WHAT IS REQUIRED
Rewrite the passage on union organizing below, everything from "It is completely" down to "victories to come.", replacing "injustice" with "unfairness".

PAGE EXCERPT
::::

Instead of jumping right in to organize your shop, take a step back and look at your industry. Your job as an IWW organizer is to organize your shop, but more so, it is to co-found a successful industrial union of workers in your industry. Understand the industry, its workers, employers, customers, investors, supply chain, distribution, and so forth. Build a model to win in the industry, including at your job.

Once you have taken a step back you might decide that your industrial union building effort actually should start with organizing your shop or chain, and that is totally fine. You will have the roadmap to do it right and the mission’s clarity in that your ultimate project is to build an effective industrial union. On the other hand, you might decide on a totally different path into an industry that at the moment does not directly involve your employer. That is fine, too, as then you have just avoided years of misdirected effort.

It is completely understandable to want to get the ball rolling, fight injustice at your shop or company, and then figure out the bigger picture as you go. But, by taking a step back you will avoid the fate that has felled many Wobbly campaigns and instead, you will be investing in big, durable victories to come.

::::

SOURCE MATERIAL

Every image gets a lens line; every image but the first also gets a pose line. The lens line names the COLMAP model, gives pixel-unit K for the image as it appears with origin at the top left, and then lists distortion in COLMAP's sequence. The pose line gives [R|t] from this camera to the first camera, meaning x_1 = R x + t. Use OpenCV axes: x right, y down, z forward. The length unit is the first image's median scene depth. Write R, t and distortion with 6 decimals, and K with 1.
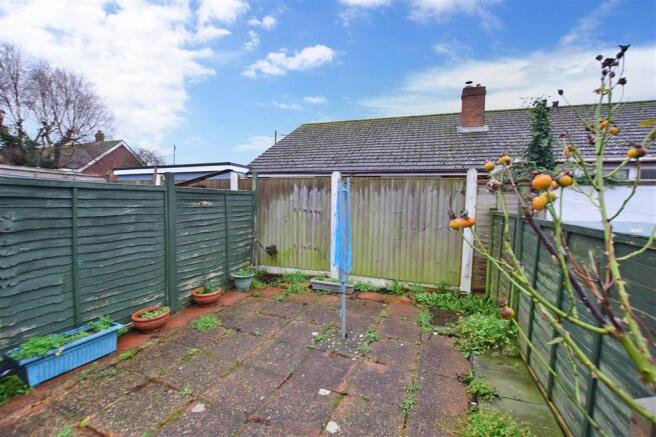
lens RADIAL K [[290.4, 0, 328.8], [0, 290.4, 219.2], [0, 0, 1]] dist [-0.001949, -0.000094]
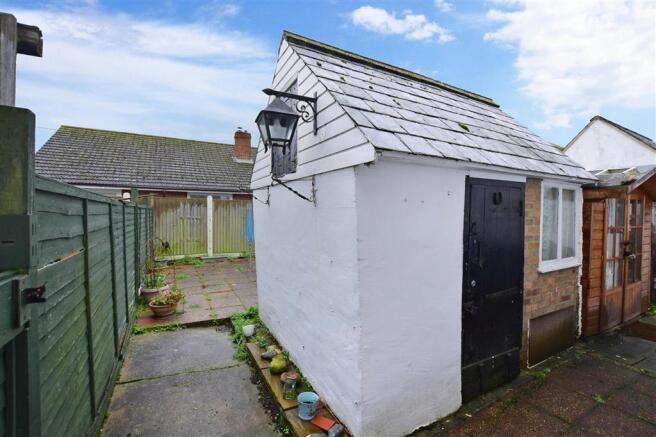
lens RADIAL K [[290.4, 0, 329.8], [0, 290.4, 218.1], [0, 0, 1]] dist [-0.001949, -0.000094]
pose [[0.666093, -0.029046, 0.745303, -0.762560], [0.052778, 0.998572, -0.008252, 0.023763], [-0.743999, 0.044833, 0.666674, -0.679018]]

::::

ANSWER SECTION
It is completely understandable to want to get the ball rolling, fight unfairness at your shop or company, and then figure out the bigger picture as you go. But, by taking a step back you will avoid the fate that has felled many Wobbly campaigns and instead, you will be investing in big, durable victories to come.